Periodically a mark-sweep garbage collector marks transitive objects starting from roots (RDS, C++ stack, and the VM stack), and frees objects not reachable from a root, even if they have a nonzero refcount. If there were no refcounting bugs, this would only identify objects in or reachable from reference cycles. But with refcounting bugs (missing decrefs), it also cleans up objects whose refcount is incorrect.

The JIT uses profiling to identify decref sites that never reach 0 or 1, and can optimize away the decref. This leads to floating garbage that only the mark-sweep GC can reclaim. It was a small win at some point in the past.

RDS (see below) and the 2 stacks are the root set of the heap.

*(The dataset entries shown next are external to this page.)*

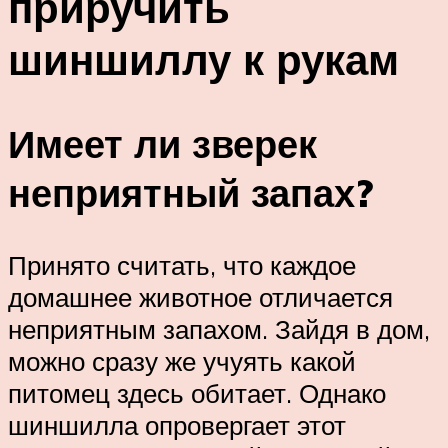
приручить
шиншиллу к рукам
Имеет ли зверек
неприятный запах?
Принято считать, что каждое
домашнее животное отличается
неприятным запахом. Зайдя в дом,
можно сразу же учуять какой
питомец здесь обитает. Однако
шиншилла опровергает этот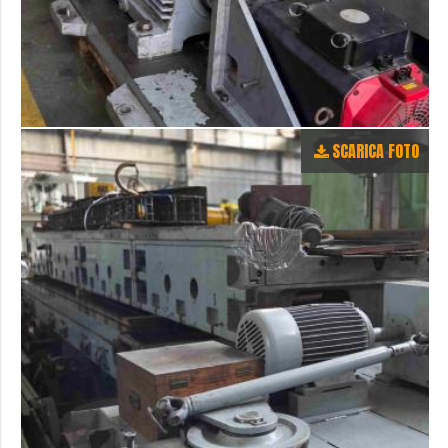
SCARICA FOTO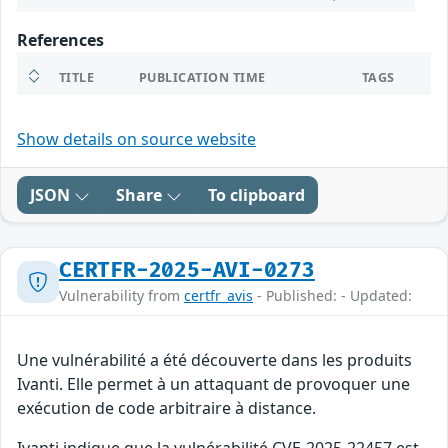
References
TITLE
PUBLICATION TIME
TAGS
Show details on source website
JSON
Share
To clipboard
CERTFR-2025-AVI-0273
Vulnerability from
certfr_avis
- Published: - Updated:
Une vulnérabilité a été découverte dans les produits
Ivanti. Elle permet à un attaquant de provoquer une
exécution de code arbitraire à distance.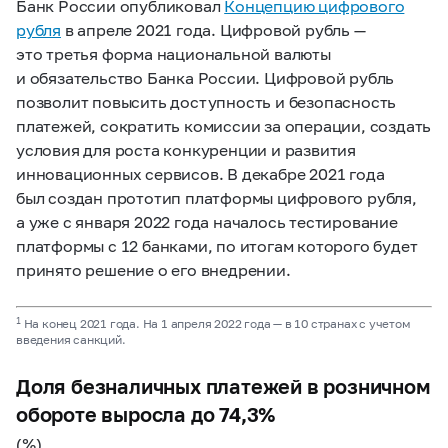
Банк России опубликовал
Концепцию цифрового
рубля
в апреле 2021 года. Цифровой рубль —
это третья форма национальной валюты
и обязательство Банка России. Цифровой рубль
позволит повысить доступность и безопасность
платежей, сократить комиссии за операции, создать
условия для роста конкуренции и развития
инновационных сервисов. В декабре 2021 года
был создан прототип платформы цифрового рубля,
а уже с января 2022 года началось тестирование
платформы с 12 банками, по итогам которого будет
принято решение о его внедрении.
1
На конец 2021 года. На 1 апреля 2022 года — в 10 странах с учетом
введения санкций.
Доля безналичных платежей в розничном
обороте выросла до 74,3%
(%)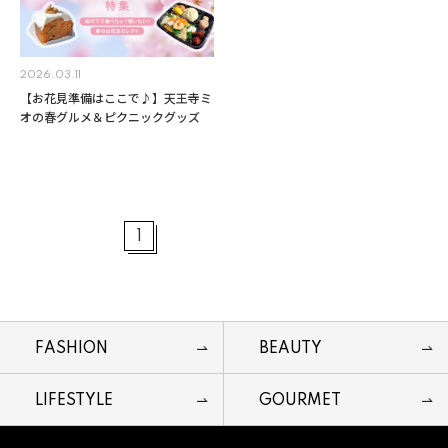
2026.03.11
【お花見準備はここで♪】天王寺ミ
オの春グルメ＆ピクニックグッズ
1
FASHION
BEAUTY
LIFESTYLE
GOURMET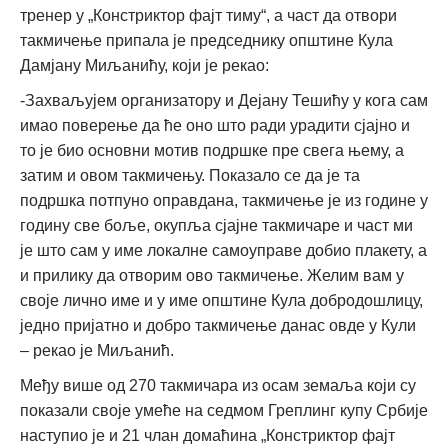
тренер у „Констриктор фајт тиму“, а част да отвори
такмичење припала је председнику општине Кула
Дамјану Миљанићу, који је рекао:
-Захваљујем организатору и Дејану Тешићу у кога сам
имао поверење да ће оно што ради урадити сјајно и
то је био основни мотив подршке пре свега њему, а
затим и овом такмичењу. Показало се да је та
подршка потпуно оправдана, такмичење је из године у
годину све боље, окупља сјајне такмичаре и част ми
је што сам у име локалне самоуправе добио плакету, а
и прилику да отворим ово такмичење. Желим вам у
своје лично име и у име општине Кула добродошлицу,
једно пријатно и добро такмичење данас овде у Кули
– рекао је Миљанић.
Међу више од 270 такмичара из осам земаља који су
показали своје умеће на седмом Греплинг купу Србије
наступио је и 21 члан домаћина „Констриктор фајт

Two special types of heap objects

Uncounted

Live longer than a request, managed by other mechanisms, note that even uncounted objects have a sentinel refcount but it's used by garbage collector whose value marks the object as uncounted. The refcount primitives use the sentinel to avoid mutating the count of objects shared between requests. The GC uses memory ranges to identify request heap objects without inspecting their refcount

Static

Never freed once created. In lowptr builds these are allocated in the low 4GB so we can use 32-bit pointers - see LowPtr<T>.

Together, both of the above go by KindOfPersistent data type.

RDS

Special, fixed sized area for per request data with request lifetime, addressable consistently by any request. RDS::link stores the index of each item in the process memory, while a request is executing vmtl (or R12 in jit'd code) points to the request's RDS segment. RDS consists of a header, a normal segment, a local segment (persistent but non shared) and a persistent segment (shared persistent) Read more: hphp/runtime/base/rds.h

APC

Key value store that sits outside the process memory. Keys are string, values can be {string,object,array}. Objects are stored in a serialized representation while array etc in their native form. Values in APC can be deleted or expire. Treadmill is used to reclaim memory.

APC is implemented as a tbb::ConcurrentHashMap, containing pointers to uncounted objects that live it's all in the hhvm process heap (but not individual request heaps).

Memory Management

Reference counting

HHVM's user heap is managed primarily with reference counting. All types that represent a user-visible value inherit from HeapObject, which contains the value's reference count, a HeaderKind that describes its type, some mark bits for use by the garbage collector, and some padding bits available for type-specific uses. HeapObjects are created with a reference count of 1, and this count is incremented or decremented as references to it are created or destroyed. When a HeapObject's reference count goes to 0, it is destroyed.

Garbage collection

HHVM also has a mark-sweep garbage collector that runs as a backup for reference counting. HeapObjects will be freed by the garbage collector if they are not reachable from the request's roots, for example when the only references to them are part of a reference cycle. The collector primarily lives in heap-collect.cpp and heap-scan.h, with scanning code spread throughout various other files, situated with the types being scanned.

For information on annotations, see type-scan.h.